Demikian disampaikan pengamat politik Semarang Institute, Muhammad Dasuki, Rabu (21/8).
“Seakan sudah menjadi tradisi di Golkar tidak pernah ada Ketum yang menjabat dua periode pasca reformasi. Jika Airlangga terpilih, tradisi itu akan sirna dengan sendirinya,” jelas Dasuki.
Dalam penilaian Dasuki, Airlangga punya modal kuat untuk kembali memimpin Golkar.
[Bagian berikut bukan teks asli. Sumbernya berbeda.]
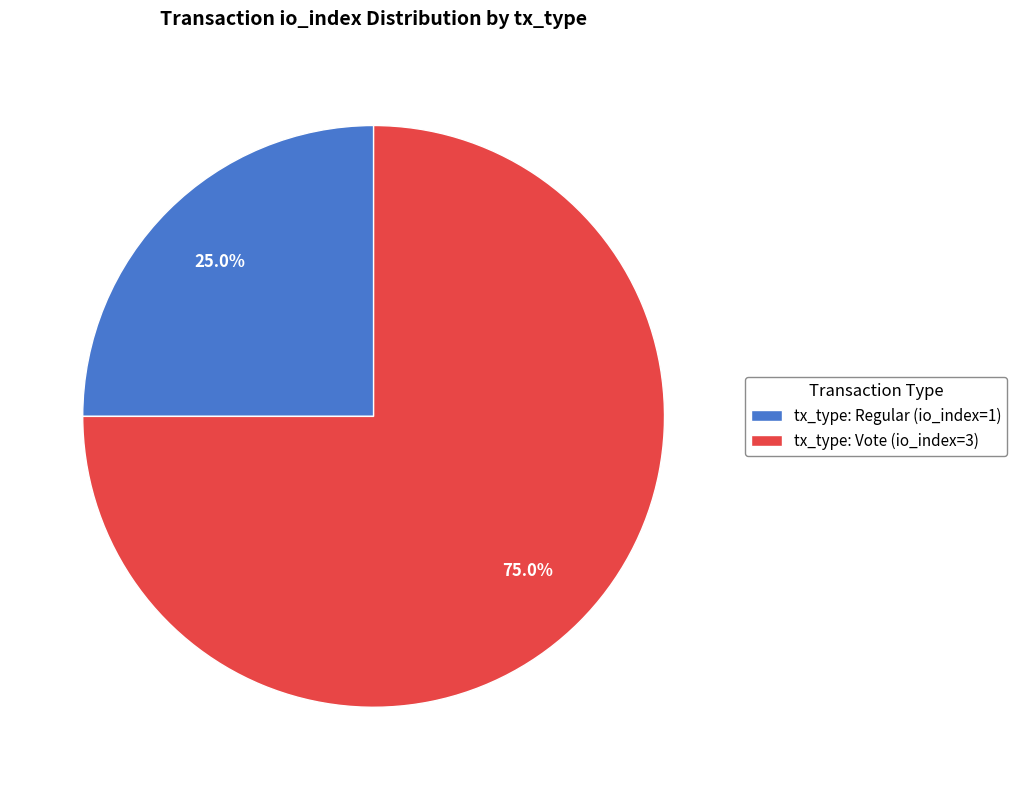

Does tx_type: Vote (io_index=3) represent more than half of the total?

Yes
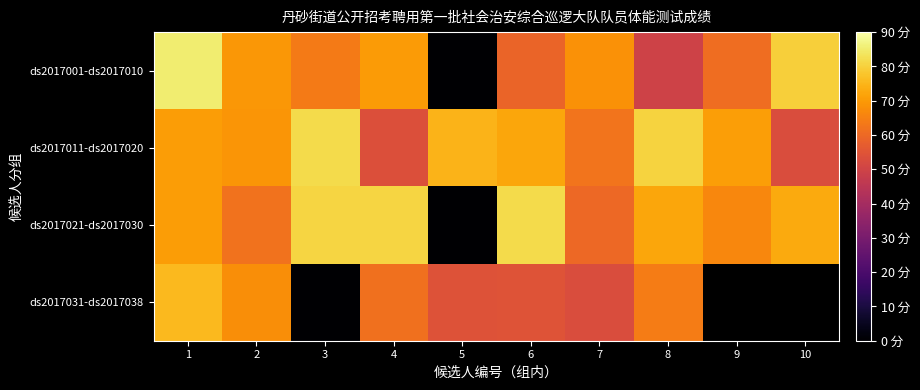

Rank the series by their maximum value, from highest to lowest.

ds2017001-ds2017010, ds2017011-ds2017020, ds2017021-ds2017030, ds2017031-ds2017038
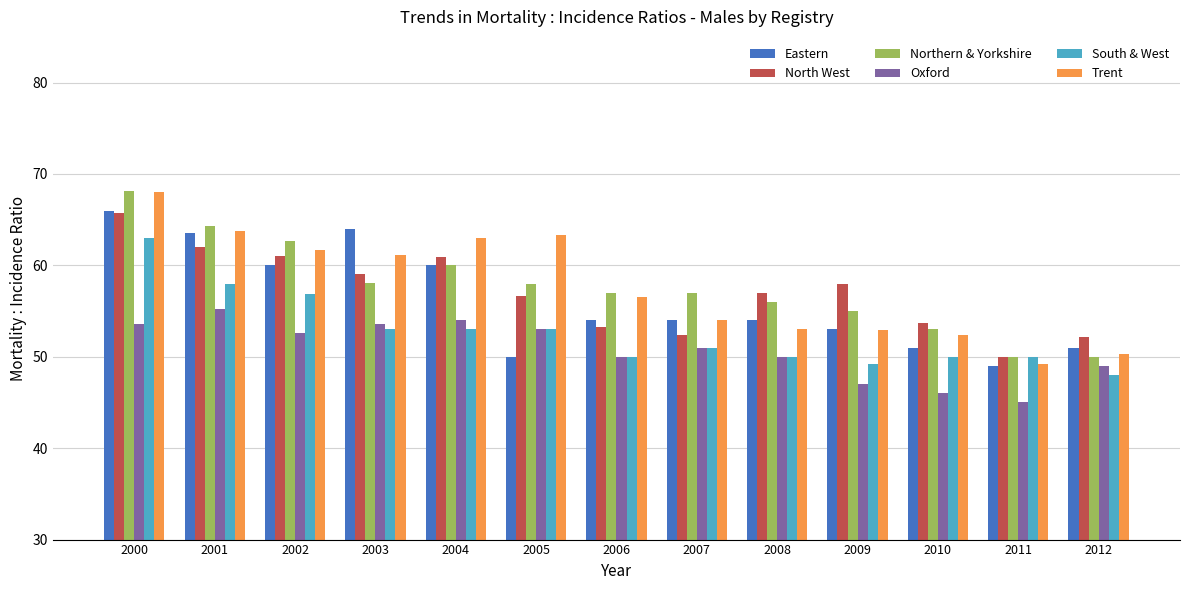

What is the sum of the South & West values at 2008 and 2002?

106.9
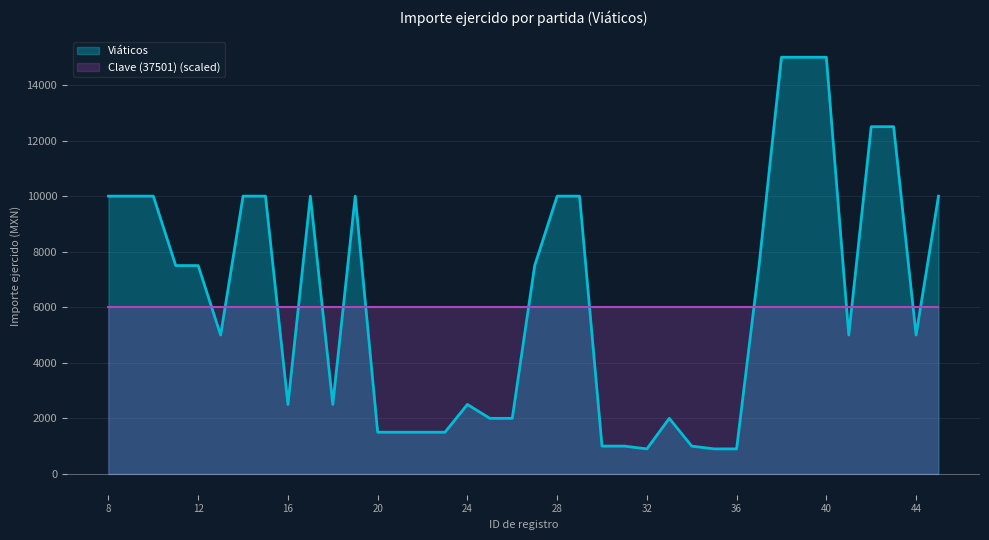

What is the difference between the maximum and minimum values?

14100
Dia telah membuktikan diri punya kemampuan, prestasi, dedikasi, loyalitas, dan juga tidak tercela.
“Semua syarat kepemimpinan itu ada dalam sosok Airlangga,” cetus Dasuki.
Dasuki menegaskan, Airlangga berhasil mematahkan prediksi sejumlah kalangan yang menyebut, suara Golkar bakal anjlok pada Pemilu 2019. Airlangga membuktikan raihan suara Golkar naik dua kali lipat dibanding prediksi sejumlah lembaga survei sebelum Pemilu.
Padahal, sambung Dasuki, Airlangga menjabat Ketum Golkar sejak Munaslub 2017, hanya memiliki waktu satu setengah tahun untuk menyiapkan Golkar menghadapi Pemilu 2019.
“Saat Airlangga menerima jabatan tersebut, kondisi Golkar juga sedang terpuruk karena persoalan hukum ketum sebelumnya, Setya Novanto. Ditambah konflik internal,” jelas Dasuki.